Cela fait peur car ce terme fait référence à deux périodes des années 1970, qui avaient sonné la fin des Trente Glorieuses et fait fortement chuter la croissance. Ça a été le début du chômage de masse. En 1973, premier choc, le prix du pétrole est multiplié par quatre, à la suite d'une décision des pays producteurs. Et en 1979, il est multiplié par près de trois sur deux ans, à cause de la révolution islamique en Iran.
La situation actuelle présente des similitudes avec celle de l'époque. La région du golfe Persique, ne peut plus livrer librement son gaz et son pétrole, en raison de la fermeture du détroit d'Ormuz, et des destructions de raffineries par les drones ou les missiles. Il manque 11 millions de baril/jour, équivalent à un dixième de la consommation mondiale. Idem pour le gaz. Les prix ont fortement augmenté, mais moins que dans les années 1970. Un choc de même nature, mais de moindre mesure jusqu'ici.
Quelles conséquences peut-il avoir sur l'activité économique française ? L'INSEE vient de publier de nouvelles prévisions. L'impact sur l'activité est réel. Le premier trimestre connaîtrait une croissance de 0,2%, contre 0,3% envisagé auparavant. Idem pour le second semestre. Un autre problème étant le redémarrage de l'inflation, qui passerait de 0,9% à 2%, à cause de la montée des prix de l'énergie et du transport.

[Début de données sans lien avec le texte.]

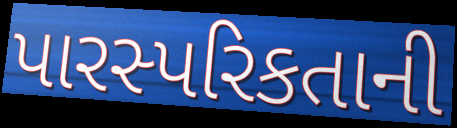
પારસ્પરિકતાની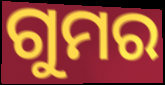
ଗୁମର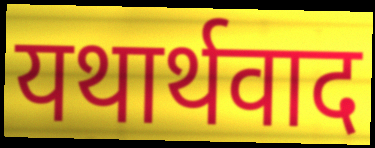
यथार्थवाद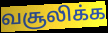
வசூலிக்கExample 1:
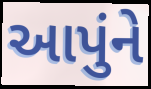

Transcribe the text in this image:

આપુંને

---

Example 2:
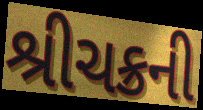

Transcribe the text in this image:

શ્રીચક્રની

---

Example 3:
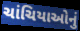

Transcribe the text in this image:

ચાંચિયાઓનું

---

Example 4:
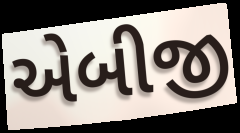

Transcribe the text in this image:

એબીજી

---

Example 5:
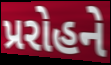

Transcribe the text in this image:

પ્રરોહને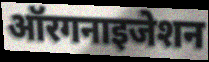
ऑरगनाइजेशन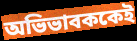
অভিভাবককেইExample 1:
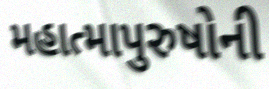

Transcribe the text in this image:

મહાત્માપુરુષોની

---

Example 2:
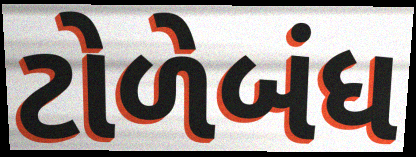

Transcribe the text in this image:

ટોળેબંધ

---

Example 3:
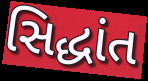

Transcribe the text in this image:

સિદ્ધાંત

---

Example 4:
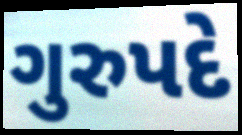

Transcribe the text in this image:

ગુરુપદે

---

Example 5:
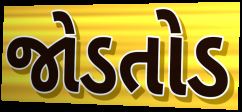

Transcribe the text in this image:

જોડતોડ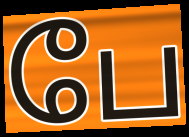
பே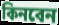
কিনবেনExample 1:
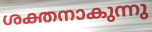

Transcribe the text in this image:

ശക്തനാകുന്നു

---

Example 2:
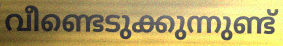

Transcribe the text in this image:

വീണ്ടെടുക്കുന്നുണ്ട്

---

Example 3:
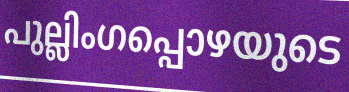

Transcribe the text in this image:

പുല്ലിംഗപ്പൊഴയുടെ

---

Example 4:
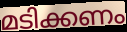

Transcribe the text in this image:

മടിക്കണം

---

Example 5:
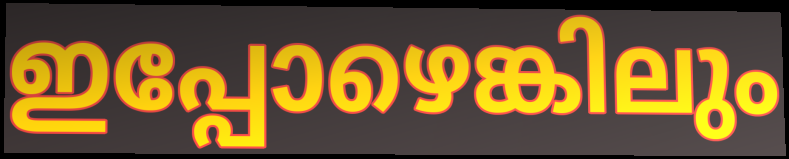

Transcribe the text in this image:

ഇപ്പോഴെങ്കിലും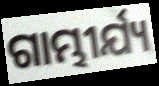
ଗାମ୍ଭୀର୍ଯ୍ୟ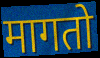
मागतो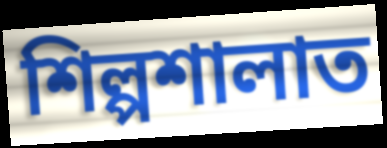
শিল্পশালাতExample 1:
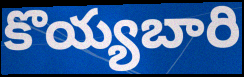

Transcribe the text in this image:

కొయ్యబారి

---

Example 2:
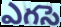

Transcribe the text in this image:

ఎగసె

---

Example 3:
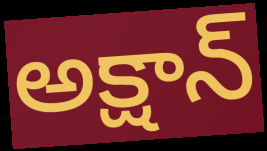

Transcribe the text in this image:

అక్షాన్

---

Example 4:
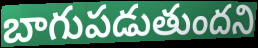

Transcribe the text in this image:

బాగుపడుతుందని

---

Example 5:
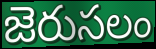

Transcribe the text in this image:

జెరుసలంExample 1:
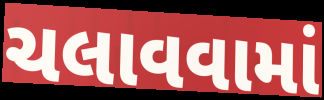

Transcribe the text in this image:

ચલાવવામાં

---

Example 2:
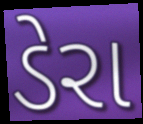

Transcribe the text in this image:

ડેરા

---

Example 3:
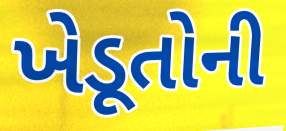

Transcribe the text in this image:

ખેડૂતોની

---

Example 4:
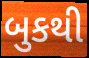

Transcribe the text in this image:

બુકથી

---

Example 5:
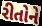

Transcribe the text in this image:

રીતોનેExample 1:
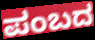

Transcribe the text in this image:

ಪಂಬದ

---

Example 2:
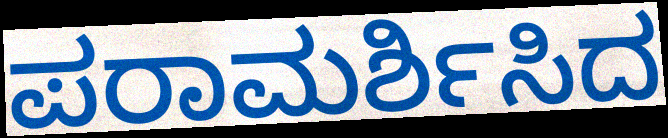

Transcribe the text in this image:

ಪರಾಮರ್ಶಿಸಿದ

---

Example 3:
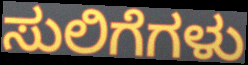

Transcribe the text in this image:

ಸುಲಿಗೆಗಳು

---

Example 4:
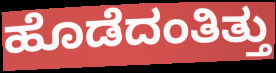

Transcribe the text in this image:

ಹೊಡೆದಂತಿತ್ತು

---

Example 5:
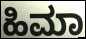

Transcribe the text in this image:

ಹಿಮಾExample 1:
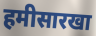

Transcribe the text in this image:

हमीसारखा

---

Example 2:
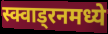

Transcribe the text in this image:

स्क्वाड्रनमध्ये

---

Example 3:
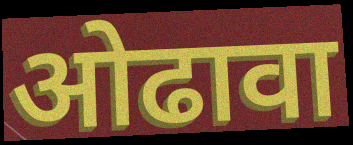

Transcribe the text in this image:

ओढावा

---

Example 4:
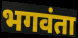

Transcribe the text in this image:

भगवंता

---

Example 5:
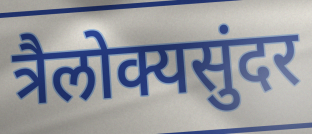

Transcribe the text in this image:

त्रैलोक्यसुंदरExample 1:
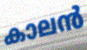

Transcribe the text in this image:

കാലൻ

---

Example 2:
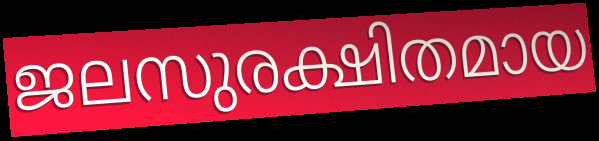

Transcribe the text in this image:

ജലസുരക്ഷിതമായ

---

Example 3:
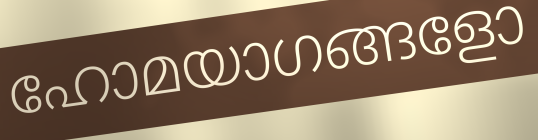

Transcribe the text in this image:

ഹോമയാഗങ്ങളോ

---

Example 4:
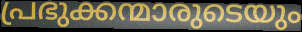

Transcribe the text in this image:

പ്രഭുക്കന്മാരുടെയും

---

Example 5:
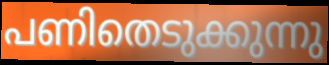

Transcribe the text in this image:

പണിതെടുക്കുന്നു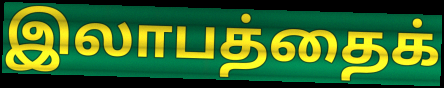
இலாபத்தைக்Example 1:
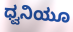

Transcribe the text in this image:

ಧ್ವನಿಯೂ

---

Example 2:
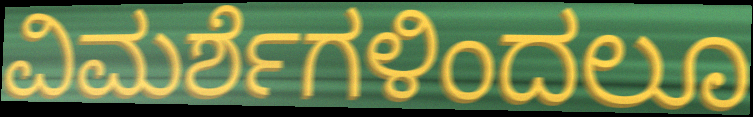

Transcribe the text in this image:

ವಿಮರ್ಶೆಗಳಿಂದಲೂ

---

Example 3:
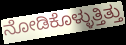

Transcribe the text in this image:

ನೋಡಿಕೊಳ್ಳುತ್ತಿತ್ತು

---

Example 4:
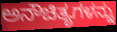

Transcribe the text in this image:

ಅನೌಚಿತ್ಯಗಳನ್ನು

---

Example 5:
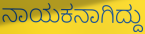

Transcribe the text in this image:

ನಾಯಕನಾಗಿದ್ದು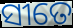
ସୀତେ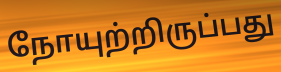
நோயுற்றிருப்பது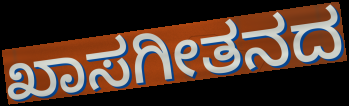
ಖಾಸಗೀತನದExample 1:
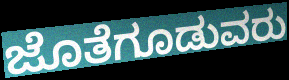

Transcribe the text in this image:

ಜೊತೆಗೂಡುವರು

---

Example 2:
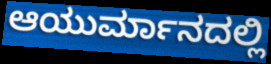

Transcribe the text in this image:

Deux conséquences sont à retenir. D'abord il y aurait une évolution du pouvoir d'achat qui deviendrait légèrement négative à la mi-2026, sous l'effet de la hausse des prix alors que les salaires n'augmentent pas assez.
Et en matière d'emploi, l'INSEE anticipe une quasi-stabilité, mais également une remontée du chômage, à 8,1% de la population active dans les mois à venir. Il est possible d'expliquer ce paradoxe, via la réforme des retraites, qui fait travailler les séniors plus longtemps, provoquant une augmentation de la population active. Les effets de la suspension de la réforme des retraites n'interviendront qu'en fin d'année.
La question la plus importante à se poser n'est pas économique. Combien de temps la guerre et le blocage du détroit d'Ormuz va durer, et quels dégâts le conflit va provoquer sur les infrastructures énergétiques ? Personne ne peut répondre à cela actuellement.